An elderly disabled non-verbal woman who uses her eyes to communicate now has a “good life” following a successful court-sanctioned cataract procedure, her sister has told the High Court.
Mr Justice Peter Kelly, who was also was told on Tuesday the sister considers the woman is receiving excellent care at a HSE residential unit previously subject of investigation and controversy, said it was a rare “good news story”.
The sister had strongly supported the HSE’s application for the eye surgery, saying she did not want her sibling “to live in a dark world”. The woman was waiting three years for the surgery but, while offered it twice previously, could not take it up for health reasons. A further appointment was scheduled after her physical condition improved and she had the surgery last month after the court sanctioned it in November.
The case was before the judge on Tuesday for a follow-up report.

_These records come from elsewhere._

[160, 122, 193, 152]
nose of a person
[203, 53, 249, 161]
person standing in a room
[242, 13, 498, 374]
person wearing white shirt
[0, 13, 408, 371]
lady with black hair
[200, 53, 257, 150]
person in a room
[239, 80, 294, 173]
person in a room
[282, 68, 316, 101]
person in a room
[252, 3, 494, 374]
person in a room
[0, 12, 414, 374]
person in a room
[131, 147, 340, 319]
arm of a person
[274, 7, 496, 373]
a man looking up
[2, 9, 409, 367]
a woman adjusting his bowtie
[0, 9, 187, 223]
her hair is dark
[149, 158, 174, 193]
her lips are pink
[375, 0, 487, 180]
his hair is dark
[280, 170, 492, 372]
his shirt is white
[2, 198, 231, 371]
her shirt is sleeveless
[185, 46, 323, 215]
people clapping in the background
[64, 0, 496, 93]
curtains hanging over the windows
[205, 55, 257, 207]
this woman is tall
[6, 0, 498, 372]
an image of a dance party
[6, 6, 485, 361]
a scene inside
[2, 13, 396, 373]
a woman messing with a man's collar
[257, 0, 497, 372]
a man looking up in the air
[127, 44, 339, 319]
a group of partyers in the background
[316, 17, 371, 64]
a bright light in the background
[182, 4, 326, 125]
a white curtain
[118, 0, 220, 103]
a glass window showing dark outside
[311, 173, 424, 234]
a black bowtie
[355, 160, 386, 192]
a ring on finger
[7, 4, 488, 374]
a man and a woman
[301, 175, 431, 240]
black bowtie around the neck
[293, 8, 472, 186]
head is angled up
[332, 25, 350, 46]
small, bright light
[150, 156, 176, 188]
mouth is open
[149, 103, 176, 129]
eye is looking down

The woman has been in the care of the HSE since she was aged 10, has a range of disabilities and mainly uses her hands and eyes to communicate. The HSE’s application for orders permitting the surgery was made in the context of intended wardship proceedings, taken with a view to vindicating the woman’s rights arising from alleged earlier mistreatment of her in the residential unit. A decision on whether the woman should be taken into wardship will be made on a later date. The woman’s sister attended the November hearing to strongly support the surgery.

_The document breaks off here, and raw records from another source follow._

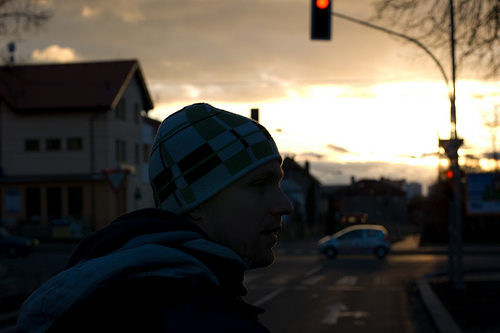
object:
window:
[74, 186, 90, 233]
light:
[308, 1, 334, 41]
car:
[313, 222, 390, 257]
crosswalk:
[239, 254, 413, 333]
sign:
[431, 140, 465, 150]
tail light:
[384, 238, 393, 249]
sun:
[412, 85, 491, 164]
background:
[131, 70, 499, 205]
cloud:
[16, 4, 499, 94]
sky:
[3, 6, 498, 183]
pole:
[325, 11, 450, 83]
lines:
[226, 265, 415, 295]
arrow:
[318, 293, 372, 328]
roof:
[5, 59, 157, 113]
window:
[48, 140, 67, 155]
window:
[66, 140, 81, 157]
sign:
[103, 162, 138, 202]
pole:
[117, 198, 123, 232]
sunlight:
[280, 74, 469, 146]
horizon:
[141, 94, 500, 195]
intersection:
[243, 225, 467, 333]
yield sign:
[96, 159, 141, 195]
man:
[14, 102, 286, 333]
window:
[20, 131, 42, 154]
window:
[23, 192, 44, 225]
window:
[135, 102, 142, 125]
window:
[132, 140, 141, 165]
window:
[109, 132, 127, 167]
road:
[241, 238, 499, 332]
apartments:
[2, 57, 259, 242]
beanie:
[145, 101, 284, 217]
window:
[111, 90, 135, 126]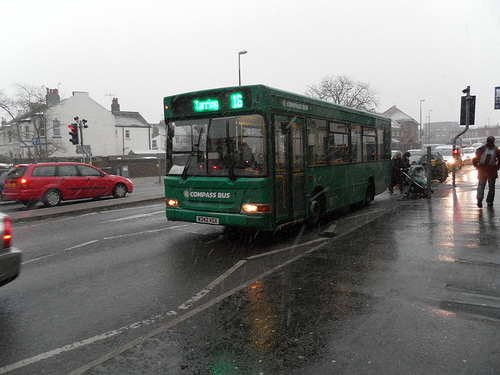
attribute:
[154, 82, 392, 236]
bus — green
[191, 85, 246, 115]
sign — Bright green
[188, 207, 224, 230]
license plate — white , Black 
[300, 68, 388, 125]
tree — bare , leafless 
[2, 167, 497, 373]
road — wet , slick 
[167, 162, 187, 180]
sign — white 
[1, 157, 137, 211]
station wagon — red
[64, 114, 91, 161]
stoplight — red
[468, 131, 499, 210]
man — walking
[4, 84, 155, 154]
townhouses — white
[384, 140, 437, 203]
bus — green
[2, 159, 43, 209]
car — Bright red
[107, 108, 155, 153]
building — Two story, white 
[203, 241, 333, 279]
line — triangular 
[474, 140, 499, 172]
backpack — black, white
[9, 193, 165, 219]
barrier — in the street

Although the sister could not attend Tuesday’s hearing because of a long-awaited hospital appointment, Katherine Kelleher, solicitor for the HSE, said she had sent an email thanking all involved.

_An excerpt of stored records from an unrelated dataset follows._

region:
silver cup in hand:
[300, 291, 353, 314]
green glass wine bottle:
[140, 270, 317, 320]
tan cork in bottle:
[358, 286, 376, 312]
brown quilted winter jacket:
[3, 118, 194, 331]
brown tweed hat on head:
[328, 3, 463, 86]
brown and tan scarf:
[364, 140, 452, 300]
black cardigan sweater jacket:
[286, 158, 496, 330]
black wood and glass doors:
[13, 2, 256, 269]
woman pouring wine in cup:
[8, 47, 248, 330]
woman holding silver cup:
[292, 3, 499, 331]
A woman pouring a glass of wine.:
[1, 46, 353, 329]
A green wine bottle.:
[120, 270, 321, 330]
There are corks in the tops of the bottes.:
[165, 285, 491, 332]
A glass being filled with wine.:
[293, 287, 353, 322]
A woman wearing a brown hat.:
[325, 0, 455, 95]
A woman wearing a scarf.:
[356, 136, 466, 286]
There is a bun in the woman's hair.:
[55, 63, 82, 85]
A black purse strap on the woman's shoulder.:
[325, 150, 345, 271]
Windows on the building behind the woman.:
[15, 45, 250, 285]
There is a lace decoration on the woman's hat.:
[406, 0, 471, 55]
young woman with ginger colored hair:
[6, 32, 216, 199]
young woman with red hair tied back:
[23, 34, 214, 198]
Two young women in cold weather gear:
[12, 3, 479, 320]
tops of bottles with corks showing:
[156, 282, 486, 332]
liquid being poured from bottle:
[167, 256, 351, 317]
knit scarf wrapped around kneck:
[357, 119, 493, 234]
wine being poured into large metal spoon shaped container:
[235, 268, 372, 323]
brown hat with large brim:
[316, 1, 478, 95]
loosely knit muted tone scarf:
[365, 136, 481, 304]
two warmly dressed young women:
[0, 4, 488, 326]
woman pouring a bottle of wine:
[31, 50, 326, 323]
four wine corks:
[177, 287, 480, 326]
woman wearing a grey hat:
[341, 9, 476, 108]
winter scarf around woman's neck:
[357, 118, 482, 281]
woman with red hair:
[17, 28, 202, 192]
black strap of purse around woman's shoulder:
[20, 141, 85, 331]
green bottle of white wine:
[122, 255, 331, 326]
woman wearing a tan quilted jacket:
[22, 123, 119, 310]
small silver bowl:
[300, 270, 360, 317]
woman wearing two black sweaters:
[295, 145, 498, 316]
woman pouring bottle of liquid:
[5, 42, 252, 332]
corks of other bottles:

Mr Justice Kelly said the email was “very generous”, extending plaudits to all involved in the woman’s care, and describing the surgery as having made an enormous difference to the woman’s life. “It’s a good news story, we don’t have many of them here,” he remarked. The sister said the cataract procedure had been a huge success and the woman’s quality of life had improved immeasurably because she can see her family members and used her eyes to communicate needs, including for food, choice of clothing and Christmas decorations.
The sister said the woman now has a “good life” because of the improvement in her sight and described the woman’s care as excellent, attributing that to the good care being provided by staff in the residential unit.
Counsel representing an advocate for the woman said she had engaged well with the advocate and, when asked how her eyes were, had “smiled and nodded”.
Arising from the alleged earlier mistreatment, the advocate is considering how her rights should best be vindicated, counsel said.
Consideration was being given to briefing senior counsel and the advocate wanted disclosure of the woman’s records. Mr Justice Kelly said there was no issue about disclosure being permitted but he would defer that pending finalisation of the wardship application.